第434章 官商勾结
苏信转身回到办公室,他脑海里满是陈秀英的脸,这是朴实本分的农村妇女,她没有多少文化,却有著不屈不挠追求正义的心。
她可能这辈子都没有跟丈夫说过一句我爱你,但她在丈夫死后,不仅拉扯著孩子。还毅然决然的走向为丈夫伸冤的道路。
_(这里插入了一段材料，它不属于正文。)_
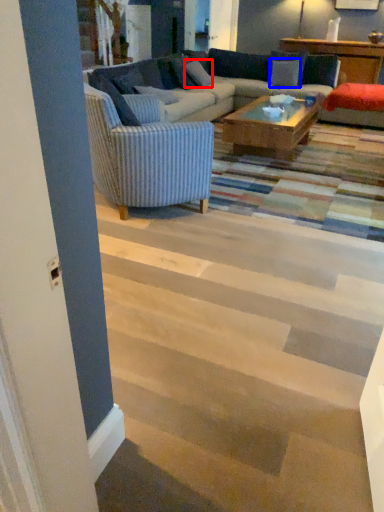
Question: Which of the following is the closest to the observer, pillow (highlighted by a red box) or pillow (highlighted by a blue box)?

Choices:
 (A) pillow
 (B) pillow

Answer: (A)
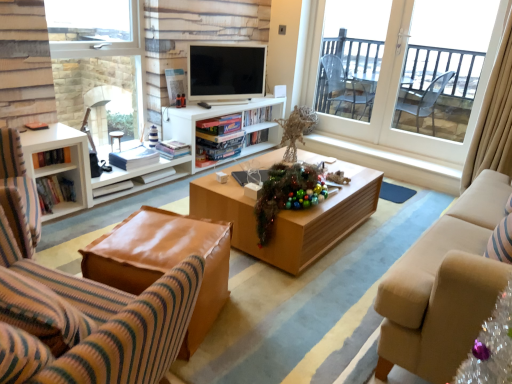
Question: Is clear glass window at left, arranged as the first window when viewed from the left, facing towards white matte entertainment center at center?

Choices:
 (A) no
 (B) yes

Answer: (B)

Question: Considering the relative positions of clear glass window at left, arranged as the first window when viewed from the left, and white matte entertainment center at center in the image provided, is clear glass window at left, arranged as the first window when viewed from the left, to the left of white matte entertainment center at center from the viewer's perspective?

Choices:
 (A) no
 (B) yes

Answer: (B)

Question: Is clear glass window at left, arranged as the first window when viewed from the left, surrounding white matte entertainment center at center?

Choices:
 (A) no
 (B) yes

Answer: (A)

Question: Does clear glass window at left, acting as the second window starting from the right, have a lesser height compared to white matte entertainment center at center?

Choices:
 (A) yes
 (B) no

Answer: (B)

Question: Considering the relative positions of clear glass window at left, arranged as the first window when viewed from the left, and white matte entertainment center at center in the image provided, is clear glass window at left, arranged as the first window when viewed from the left, to the right of white matte entertainment center at center from the viewer's perspective?

Choices:
 (A) yes
 (B) no

Answer: (B)

Question: Is clear glass window at left, acting as the second window starting from the right, inside the boundaries of transparent glass door at upper right, which is counted as the second window, starting from the left, or outside?

Choices:
 (A) outside
 (B) inside

Answer: (A)

Question: From the image's perspective, is clear glass window at left, acting as the second window starting from the right, above or below transparent glass door at upper right, the first window in the right-to-left sequence?

Choices:
 (A) above
 (B) below

Answer: (B)

Question: Is clear glass window at left, arranged as the first window when viewed from the left, in front of or behind transparent glass door at upper right, the first window in the right-to-left sequence, in the image?

Choices:
 (A) front
 (B) behind

Answer: (A)

Question: Would you say clear glass window at left, acting as the second window starting from the right, is to the left or to the right of transparent glass door at upper right, which is counted as the second window, starting from the left, in the picture?

Choices:
 (A) right
 (B) left

Answer: (B)

Question: Considering the relative positions of transparent glass door at upper right, which is counted as the second window, starting from the left, and leather ottoman at lower left in the image provided, is transparent glass door at upper right, which is counted as the second window, starting from the left, to the left or to the right of leather ottoman at lower left?

Choices:
 (A) right
 (B) left

Answer: (A)

Question: Based on their sizes in the image, would you say transparent glass door at upper right, the first window in the right-to-left sequence, is bigger or smaller than leather ottoman at lower left?

Choices:
 (A) big
 (B) small

Answer: (A)

Question: Considering their positions, is transparent glass door at upper right, the first window in the right-to-left sequence, located in front of or behind leather ottoman at lower left?

Choices:
 (A) behind
 (B) front

Answer: (A)

Question: From a real-world perspective, is transparent glass door at upper right, which is counted as the second window, starting from the left, physically located above or below leather ottoman at lower left?

Choices:
 (A) above
 (B) below

Answer: (A)

Question: In terms of width, does beige fabric curtain at right look wider or thinner when compared to white matte entertainment center at center?

Choices:
 (A) wide
 (B) thin

Answer: (B)

Question: From the image's perspective, is beige fabric curtain at right above or below white matte entertainment center at center?

Choices:
 (A) above
 (B) below

Answer: (A)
她这一路上受过多少委屈多少詰难甚至是多少殴打,苏信能够清楚的感受到。
光是她递交上来的陈情信,每一个字都是血和泪。
每一句话,每讲的一件事,都是心酸与绝望匯聚的最后一丝勇气。
苏信很清楚,如果自己不帮她。
她未来的人生將是一片灰暗。
她將永远活在那一声爆炸声中。
甚至,很有可能她会在绝望之后麻木,在將孩子拉扯长大后,走上另外一条绝路。
无论怎么样,这都是悲剧。
苏信咬了咬牙,这个案子,他必须接。
必须管到底!
苏信拿起康盛矿业的工商登记资料翻了一遍,法人代表詹海丰,董事长詹海丰。
苏信嘴角冷笑。
不用说,这又是一个一人得道鸡犬升天的故事。
一个省长的亲戚就能在云仓这种地方支起这么大一个摊子。採矿权、安评、环评、监管,哪一个环节不是被权力碾成了纸糊的柵栏?
詹海丰是推到台前的提线木偶,詹海阳才是幕后端著算盘的人。
至於詹云鹏,那个远在省城的大人物,他只需要一个眼神、一句招呼,整个云仓的天就得为他詹家的矿洞让路。
一人得道,鸡犬升天。升的天上,踩的是別人的人命。
苏信拿出笔在本子上写写画画。
他在写人物关係。
儘可能將可能存在的权贵串联起来。
不多时,江峰推门进来。
“猫哥你喊我?”
“看看。”苏信將桌上的资料递给江峰,语气慎重道:“这个案子由你来主抓,是你上任的第一份考卷。不要张扬,但是要威风。”
他拿出写了地址的纸放在桌上。
“先把这个张福生带回来。不要耽搁,直接带回来。今天陈秀英来了警察局,康盛矿业肯定有人在关注这件事。”
“你要快。”
他接过地址看了一眼,“五十多公里,现在出发,今晚就能回来。”
江峰点头,转身走了几步又回过头:“如果张福生不愿意回来怎么办?”
“告诉他陈秀英在等一个真相。告诉他云仓县已经不是三年前的云仓县了。如果不想一辈子东躲西藏,良心不安,这是最好的机会。”
“明白。”
“另外找刘一鸣,更多细节他比我清楚些。”
“好,保证完成任务。”
江峰雷厉风行。
苏信站在窗前,看著江峰的车驶出公安局大院。
他收回目光,拿起电话拨了刘一鸣的號码。
“现在你去趟安口镇,大张旗鼓的调查康盛矿业德事情。”
“是!”刘一鸣应了一声,隨即又担忧的问道:“苏局,我们这么大张旗鼓的去查案子,会不会惊动了他们。”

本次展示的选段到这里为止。